# TASK DIRECTIONS:
Copy every one of the following lines word for word, in the same order.

# INFORMATION SUPPLIED:
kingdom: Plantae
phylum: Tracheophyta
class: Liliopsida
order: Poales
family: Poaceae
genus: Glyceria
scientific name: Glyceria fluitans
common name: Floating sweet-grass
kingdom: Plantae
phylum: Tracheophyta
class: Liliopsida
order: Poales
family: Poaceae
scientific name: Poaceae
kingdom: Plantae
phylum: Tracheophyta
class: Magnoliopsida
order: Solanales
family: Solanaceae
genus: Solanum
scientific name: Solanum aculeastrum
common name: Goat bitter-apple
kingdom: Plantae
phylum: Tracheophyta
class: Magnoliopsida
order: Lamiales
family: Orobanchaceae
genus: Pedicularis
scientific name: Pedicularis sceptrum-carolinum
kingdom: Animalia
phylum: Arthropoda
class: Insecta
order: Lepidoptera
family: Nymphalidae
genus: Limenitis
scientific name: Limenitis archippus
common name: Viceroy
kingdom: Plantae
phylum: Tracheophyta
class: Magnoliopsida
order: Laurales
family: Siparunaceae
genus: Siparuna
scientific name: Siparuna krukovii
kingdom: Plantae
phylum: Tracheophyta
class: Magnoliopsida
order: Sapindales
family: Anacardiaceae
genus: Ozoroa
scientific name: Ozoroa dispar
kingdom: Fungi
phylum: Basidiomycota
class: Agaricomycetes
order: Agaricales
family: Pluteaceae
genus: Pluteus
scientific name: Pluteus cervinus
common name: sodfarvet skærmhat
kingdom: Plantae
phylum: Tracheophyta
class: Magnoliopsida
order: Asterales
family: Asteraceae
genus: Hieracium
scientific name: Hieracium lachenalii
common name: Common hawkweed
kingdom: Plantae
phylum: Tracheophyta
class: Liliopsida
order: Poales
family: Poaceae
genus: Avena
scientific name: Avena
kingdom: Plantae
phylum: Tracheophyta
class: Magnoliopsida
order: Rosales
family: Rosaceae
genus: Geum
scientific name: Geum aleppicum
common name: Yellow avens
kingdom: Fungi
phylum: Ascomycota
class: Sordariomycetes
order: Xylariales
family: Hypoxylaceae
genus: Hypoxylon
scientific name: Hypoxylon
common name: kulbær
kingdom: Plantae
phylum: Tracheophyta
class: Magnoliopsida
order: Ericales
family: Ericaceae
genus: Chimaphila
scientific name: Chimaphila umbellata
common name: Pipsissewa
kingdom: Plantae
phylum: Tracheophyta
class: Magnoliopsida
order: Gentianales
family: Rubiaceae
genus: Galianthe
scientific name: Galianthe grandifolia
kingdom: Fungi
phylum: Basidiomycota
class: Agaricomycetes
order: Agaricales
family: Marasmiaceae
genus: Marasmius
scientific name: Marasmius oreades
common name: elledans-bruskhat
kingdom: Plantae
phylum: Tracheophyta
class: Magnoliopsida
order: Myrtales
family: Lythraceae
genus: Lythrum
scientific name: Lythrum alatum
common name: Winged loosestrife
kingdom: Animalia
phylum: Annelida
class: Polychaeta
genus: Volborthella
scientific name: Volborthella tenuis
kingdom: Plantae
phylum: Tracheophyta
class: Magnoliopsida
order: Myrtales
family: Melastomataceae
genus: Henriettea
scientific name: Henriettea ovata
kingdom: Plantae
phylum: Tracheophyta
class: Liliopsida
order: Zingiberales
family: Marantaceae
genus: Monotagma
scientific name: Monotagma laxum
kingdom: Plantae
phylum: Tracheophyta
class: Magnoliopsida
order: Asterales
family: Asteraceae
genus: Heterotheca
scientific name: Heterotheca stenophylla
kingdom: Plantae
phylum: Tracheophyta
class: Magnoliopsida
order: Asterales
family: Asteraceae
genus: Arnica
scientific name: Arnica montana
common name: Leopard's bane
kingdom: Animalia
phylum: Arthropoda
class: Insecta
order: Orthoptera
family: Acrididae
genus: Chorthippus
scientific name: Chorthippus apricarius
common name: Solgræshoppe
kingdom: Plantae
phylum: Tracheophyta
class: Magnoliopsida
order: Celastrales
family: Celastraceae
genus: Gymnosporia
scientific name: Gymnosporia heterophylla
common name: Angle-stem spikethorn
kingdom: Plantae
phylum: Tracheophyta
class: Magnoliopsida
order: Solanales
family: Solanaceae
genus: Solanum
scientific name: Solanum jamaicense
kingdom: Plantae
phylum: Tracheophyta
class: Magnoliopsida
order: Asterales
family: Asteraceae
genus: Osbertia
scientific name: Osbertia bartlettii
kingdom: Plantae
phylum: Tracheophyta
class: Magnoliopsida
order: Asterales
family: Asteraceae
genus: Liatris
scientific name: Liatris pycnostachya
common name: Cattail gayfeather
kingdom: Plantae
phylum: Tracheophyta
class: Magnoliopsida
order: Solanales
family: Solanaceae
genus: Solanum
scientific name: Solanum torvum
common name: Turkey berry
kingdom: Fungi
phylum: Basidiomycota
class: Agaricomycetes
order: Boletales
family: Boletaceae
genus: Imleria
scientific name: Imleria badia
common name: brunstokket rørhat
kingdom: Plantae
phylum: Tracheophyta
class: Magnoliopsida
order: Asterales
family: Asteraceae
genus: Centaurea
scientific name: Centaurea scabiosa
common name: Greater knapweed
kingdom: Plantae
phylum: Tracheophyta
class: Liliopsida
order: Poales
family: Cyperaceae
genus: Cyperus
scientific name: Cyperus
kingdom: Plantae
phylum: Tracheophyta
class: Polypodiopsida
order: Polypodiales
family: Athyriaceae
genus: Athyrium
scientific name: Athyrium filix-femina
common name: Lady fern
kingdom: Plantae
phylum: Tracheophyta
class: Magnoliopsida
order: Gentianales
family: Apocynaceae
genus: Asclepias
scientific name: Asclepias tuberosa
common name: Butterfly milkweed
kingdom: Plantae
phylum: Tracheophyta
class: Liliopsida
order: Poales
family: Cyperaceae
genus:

# FINISHED TASK:
kingdom: Plantae
phylum: Tracheophyta
class: Liliopsida
order: Poales
family: Poaceae
genus: Glyceria
scientific name: Glyceria fluitans
common name: Floating sweet-grass
kingdom: Plantae
phylum: Tracheophyta
class: Liliopsida
order: Poales
family: Poaceae
scientific name: Poaceae
kingdom: Plantae
phylum: Tracheophyta
class: Magnoliopsida
order: Solanales
family: Solanaceae
genus: Solanum
scientific name: Solanum aculeastrum
common name: Goat bitter-apple
kingdom: Plantae
phylum: Tracheophyta
class: Magnoliopsida
order: Lamiales
family: Orobanchaceae
genus: Pedicularis
scientific name: Pedicularis sceptrum-carolinum
kingdom: Animalia
phylum: Arthropoda
class: Insecta
order: Lepidoptera
family: Nymphalidae
genus: Limenitis
scientific name: Limenitis archippus
common name: Viceroy
kingdom: Plantae
phylum: Tracheophyta
class: Magnoliopsida
order: Laurales
family: Siparunaceae
genus: Siparuna
scientific name: Siparuna krukovii
kingdom: Plantae
phylum: Tracheophyta
class: Magnoliopsida
order: Sapindales
family: Anacardiaceae
genus: Ozoroa
scientific name: Ozoroa dispar
kingdom: Fungi
phylum: Basidiomycota
class: Agaricomycetes
order: Agaricales
family: Pluteaceae
genus: Pluteus
scientific name: Pluteus cervinus
common name: sodfarvet skærmhat
kingdom: Plantae
phylum: Tracheophyta
class: Magnoliopsida
order: Asterales
family: Asteraceae
genus: Hieracium
scientific name: Hieracium lachenalii
common name: Common hawkweed
kingdom: Plantae
phylum: Tracheophyta
class: Liliopsida
order: Poales
family: Poaceae
genus: Avena
scientific name: Avena
kingdom: Plantae
phylum: Tracheophyta
class: Magnoliopsida
order: Rosales
family: Rosaceae
genus: Geum
scientific name: Geum aleppicum
common name: Yellow avens
kingdom: Fungi
phylum: Ascomycota
class: Sordariomycetes
order: Xylariales
family: Hypoxylaceae
genus: Hypoxylon
scientific name: Hypoxylon
common name: kulbær
kingdom: Plantae
phylum: Tracheophyta
class: Magnoliopsida
order: Ericales
family: Ericaceae
genus: Chimaphila
scientific name: Chimaphila umbellata
common name: Pipsissewa
kingdom: Plantae
phylum: Tracheophyta
class: Magnoliopsida
order: Gentianales
family: Rubiaceae
genus: Galianthe
scientific name: Galianthe grandifolia
kingdom: Fungi
phylum: Basidiomycota
class: Agaricomycetes
order: Agaricales
family: Marasmiaceae
genus: Marasmius
scientific name: Marasmius oreades
common name: elledans-bruskhat
kingdom: Plantae
phylum: Tracheophyta
class: Magnoliopsida
order: Myrtales
family: Lythraceae
genus: Lythrum
scientific name: Lythrum alatum
common name: Winged loosestrife
kingdom: Animalia
phylum: Annelida
class: Polychaeta
genus: Volborthella
scientific name: Volborthella tenuis
kingdom: Plantae
phylum: Tracheophyta
class: Magnoliopsida
order: Myrtales
family: Melastomataceae
genus: Henriettea
scientific name: Henriettea ovata
kingdom: Plantae
phylum: Tracheophyta
class: Liliopsida
order: Zingiberales
family: Marantaceae
genus: Monotagma
scientific name: Monotagma laxum
kingdom: Plantae
phylum: Tracheophyta
class: Magnoliopsida
order: Asterales
family: Asteraceae
genus: Heterotheca
scientific name: Heterotheca stenophylla
kingdom: Plantae
phylum: Tracheophyta
class: Magnoliopsida
order: Asterales
family: Asteraceae
genus: Arnica
scientific name: Arnica montana
common name: Leopard's bane
kingdom: Animalia
phylum: Arthropoda
class: Insecta
order: Orthoptera
family: Acrididae
genus: Chorthippus
scientific name: Chorthippus apricarius
common name: Solgræshoppe
kingdom: Plantae
phylum: Tracheophyta
class: Magnoliopsida
order: Celastrales
family: Celastraceae
genus: Gymnosporia
scientific name: Gymnosporia heterophylla
common name: Angle-stem spikethorn
kingdom: Plantae
phylum: Tracheophyta
class: Magnoliopsida
order: Solanales
family: Solanaceae
genus: Solanum
scientific name: Solanum jamaicense
kingdom: Plantae
phylum: Tracheophyta
class: Magnoliopsida
order: Asterales
family: Asteraceae
genus: Osbertia
scientific name: Osbertia bartlettii
kingdom: Plantae
phylum: Tracheophyta
class: Magnoliopsida
order: Asterales
family: Asteraceae
genus: Liatris
scientific name: Liatris pycnostachya
common name: Cattail gayfeather
kingdom: Plantae
phylum: Tracheophyta
class: Magnoliopsida
order: Solanales
family: Solanaceae
genus: Solanum
scientific name: Solanum torvum
common name: Turkey berry
kingdom: Fungi
phylum: Basidiomycota
class: Agaricomycetes
order: Boletales
family: Boletaceae
genus: Imleria
scientific name: Imleria badia
common name: brunstokket rørhat
kingdom: Plantae
phylum: Tracheophyta
class: Magnoliopsida
order: Asterales
family: Asteraceae
genus: Centaurea
scientific name: Centaurea scabiosa
common name: Greater knapweed
kingdom: Plantae
phylum: Tracheophyta
class: Liliopsida
order: Poales
family: Cyperaceae
genus: Cyperus
scientific name: Cyperus
kingdom: Plantae
phylum: Tracheophyta
class: Polypodiopsida
order: Polypodiales
family: Athyriaceae
genus: Athyrium
scientific name: Athyrium filix-femina
common name: Lady fern
kingdom: Plantae
phylum: Tracheophyta
class: Magnoliopsida
order: Gentianales
family: Apocynaceae
genus: Asclepias
scientific name: Asclepias tuberosa
common name: Butterfly milkweed
kingdom: Plantae
phylum: Tracheophyta
class: Liliopsida
order: Poales
family: Cyperaceae
genus:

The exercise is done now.